Elasticsearch is an open-source search server based on Apache Lucene. It is highly distributed and designed for easy implementation, fast query against large data volumes, multi-tenant availability, and horizontal scale. Elasticsearch is used primarily as a NoSQL storage, indexing, and search utility for unstructured documents and can also serve as a log analysis tool as part of the Elastic Stack.
Sending Elasticsearch Metrics
Use collectd and the collectd-elasticsearch plugin to capture Elasticsearch metrics and track data by index and cluster. SignalFx provides built-in Elasticsearch monitoring dashboards displaying useful Elasticsearch production metrics at the node, cluster, and cross-cluster levels.
With a large number of nodes, it’s important to know whether problems are cluster-wide or machine-specific. There are basically three sources of issues with which to contend—cluster, shard, and node—and keeping an eye on all three is the best way to manage availability and performance.
Infrastructure (Not Just App): When monitoring Elasticsearch, many performance issues come down to a noisy neighbor, or network I/O bugginess, or other problems with the Amazon machine image or virtual machine underlying a given node on AWS. Although modern architecture relies on modern monitoring approaches, it’s useful to know when less-modern problems arise.
Field Data vs. Doc Values: Large spikes in memory consumption can cause problems during garbage collection. A look at individual caches often reveals a problem with field data cache, which is effective cluster-wide and per-node (on heap). In this case, move to using doc values (on disk).
Spikes in Thread Pool Rejections: At some point, you’ll need to re-shard your index, and it’s not uncommon to run into thread pool rejections on the indexing queue as you batch re-index your documents. To avoid extra load, randomly distribute the query order as you build the batch of documents to index, rather than asking for query results in shard order.
The SignalFx Difference
Monitoring Cluster Status: Noisy alert storms pose a huge problem for monitoring Elasticsearch. On its own, an Elasticsearch cluster experiencing issues would notify on every node, one after the next. SignalFx makes it easy to isolate signal based on cluster status by assigning a score to the host and alerting on max value. If all the nodes in the cluster change to yellow or red, you only get one, meaningful notification.
Duration Conditions: Applying time requirements to alert rules helps determine whether an issue actually requires attention. Elasticsearch can recover a failed machine by restarting replicas on another node. SignalFx helps set duration thresholds so that you aren’t alerted of an issue that Elasticsearch auto-recovery will fix while you’re already troubleshooting.
Scaling and Capacity Planning: Knowing when to scale Elasticsearch requires plenty of runway to manage re-sharding, which can be challenging if you don’t want to lose availability. SignalFx’s pre-built dashboards make it easy to compare document growth to storage growth and absolute storage consumption in real time, essentially modeling remaining capacity so you can plan for the future before you suffer performance problems.

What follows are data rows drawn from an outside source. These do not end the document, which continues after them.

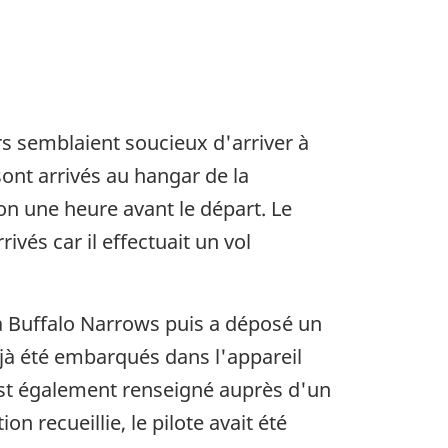
rs semblaient soucieux d'arriver à
ont arrivés au hangar de la
on une heure avant le départ. Le
ivés car il effectuait un vol
 à Buffalo Narrows puis a déposé un
éjà été embarqués dans l'appareil
s'est également renseigné auprès d'un
n recueillie, le pilote avait été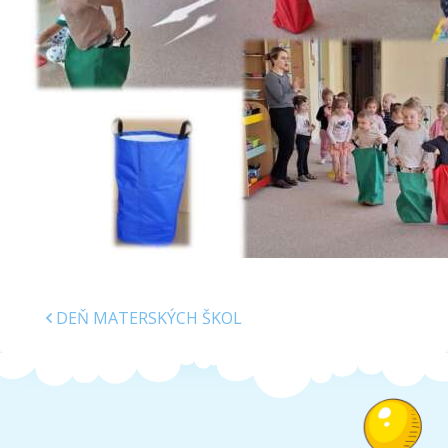
Školská jedáleň
Jedálny lístok
Kontakt
Ochrana osobných
údajov – GDPR
Vzdelávanie
zamestnancov
DEŇ MATERSKÝCH ŠKOL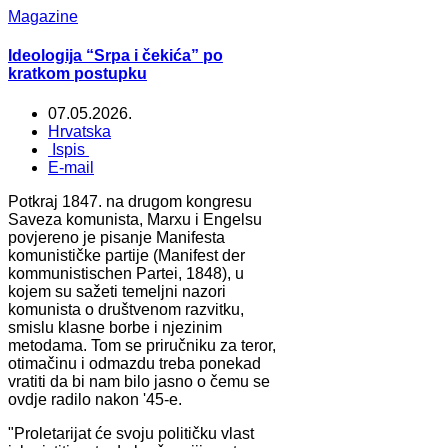
Magazine
Ideologija “Srpa i čekića” po
kratkom postupku
07.05.2026.
Hrvatska
Ispis
E-mail
Potkraj 1847. na drugom kongresu
Saveza komunista, Marxu i Engelsu
povjereno je pisanje Manifesta
komunističke partije (Manifest der
kommunistischen Partei, 1848), u
kojem su sažeti temeljni nazori
komunista o društvenom razvitku,
smislu klasne borbe i njezinim
metodama. Tom se priručniku za teror,
otimačinu i odmazdu treba ponekad
vratiti da bi nam bilo jasno o čemu se
ovdje radilo nakon '45-e.
"Proletarijat će svoju političku vlast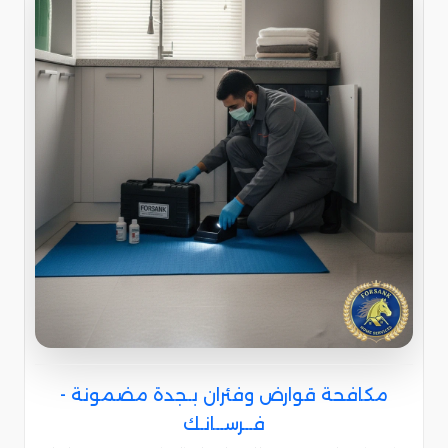
مكافحة قوارض وفئران بـجدة مضمونة -
فــرســانـك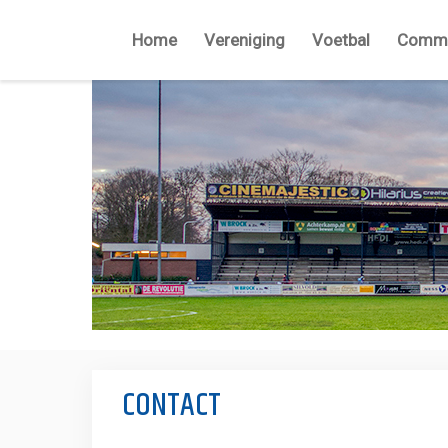
Home
Vereniging
Voetbal
Commi
CONTACT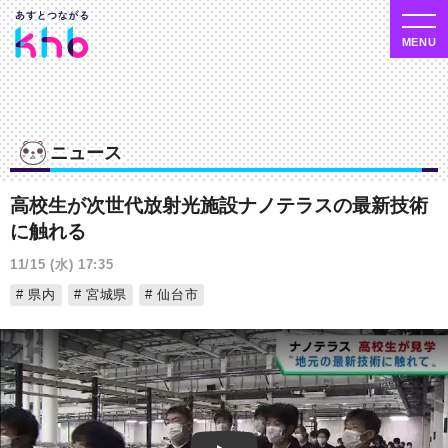
ニュース
高校生が次世代放射光施設ナノテラスの最新技術
に触れる
11/15 (水) 17:35
県内
宮城県
仙台市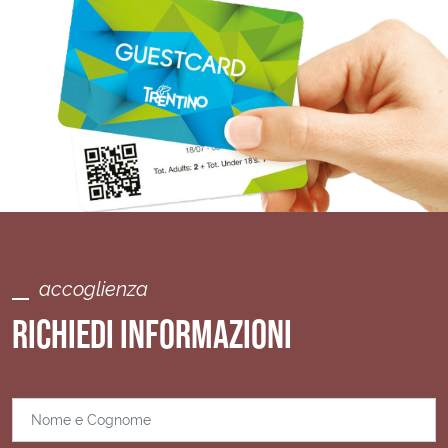
accoglienza
RICHIEDI INFORMAZIONI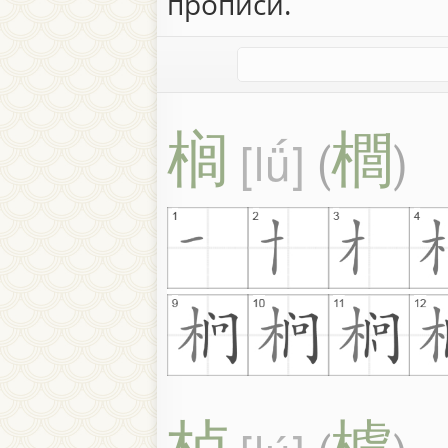
прописи.
榈
櫚
lǘ
(
)
栌
櫨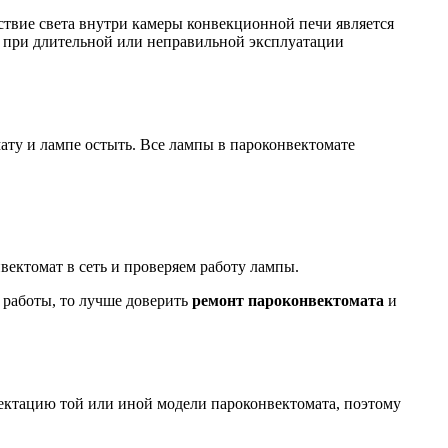
ствие света внутри камеры конвекционной печи является
 при длительной или неправильной эксплуатации
мату и лампе остыть. Все лампы в пароконвектомате
вектомат в сеть и проверяем работу лампы.
 работы, то лучше доверить
ремонт пароконвектомата
и
лектацию той или иной модели пароконвектомата, поэтому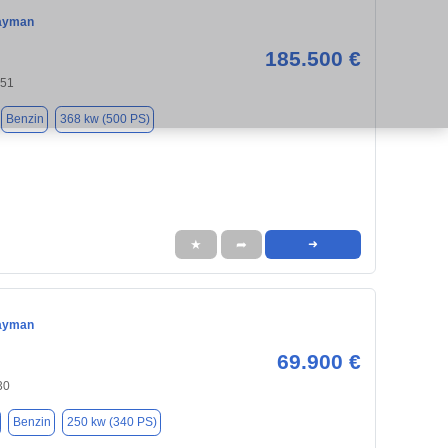
ayman
185.500 €
551
Benzin
368 kw (500 PS)
★
➦
➜
ayman
69.900 €
30
Benzin
250 kw (340 PS)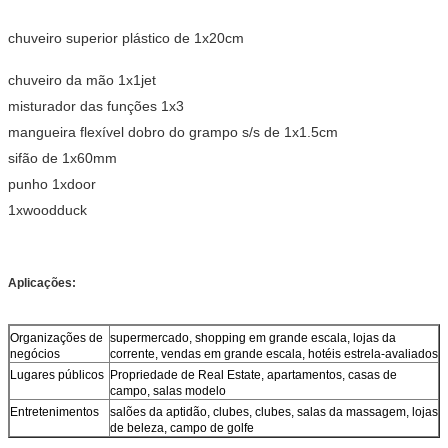
chuveiro superior plástico de 1x20cm
chuveiro da mão 1x1jet
misturador das funções 1x3
mangueira flexível dobro do grampo s/s de 1x1.5cm
sifão de 1x60mm
punho 1xdoor
1xwoodduck
Aplicações:
Organizações de
supermercado, shopping em grande escala, lojas da
negócios
corrente, vendas em grande escala, hotéis estrela-avaliados
Lugares públicos
Propriedade de Real Estate, apartamentos, casas de
campo, salas modelo
Entretenimentos
salões da aptidão, clubes, clubes, salas da massagem, lojas
de beleza, campo de golfe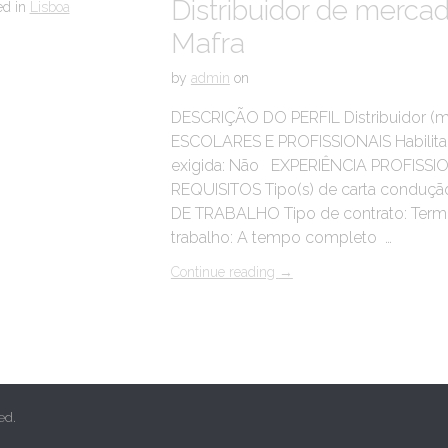
Distribuidor de mercad
ed in
Lisboa
Mafra
by
admin
on
DESCRIÇÃO DO PERFIL Distribuidor (
ESCOLARES E PROFISSIONAIS Habilitaç
exigida: Não EXPERIÊNCIA PROFISSIO
REQUISITOS Tipo(s) de carta conduç
DE TRABALHO Tipo de contrato: Termo
trabalho: A tempo completo …
Continue reading
→
ed.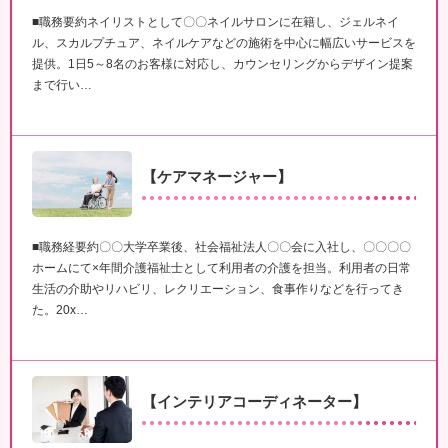
■職務要約ネイリストとして〇〇ネイルサロンに在籍し、ジェルネイ
ル、スカルプチュア、ネイルケアなどの施術を中心に幅広いサービスを
提供。1日5～8名のお客様に対応し、カウンセリングからデザイン提案
まで行い…
【ケアマネージャー】
■職務経要約〇〇大学卒業後、社会福祉法人〇〇会に入社し、〇〇〇〇
ホームにて×年間介護福祉士として利用者の介護を担当。利用者の日常
生活の介助やリハビリ、レクリエーション、食事作りなどを行ってき
た。20x…
【インテリアコーディネーター】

Curating Metrics and Getting Visibility: There are many metrics specific to Elasticsearch, and knowing where to start and what to monitor can be difficult. SignalFx curates the Elasticsearch metrics that matter right out of the box alongside data from the other applications and cloud services in your infrastructure. SignalFx provides dashboards and alerting that give you a fast start on monitoring Elasticsearch in your environment.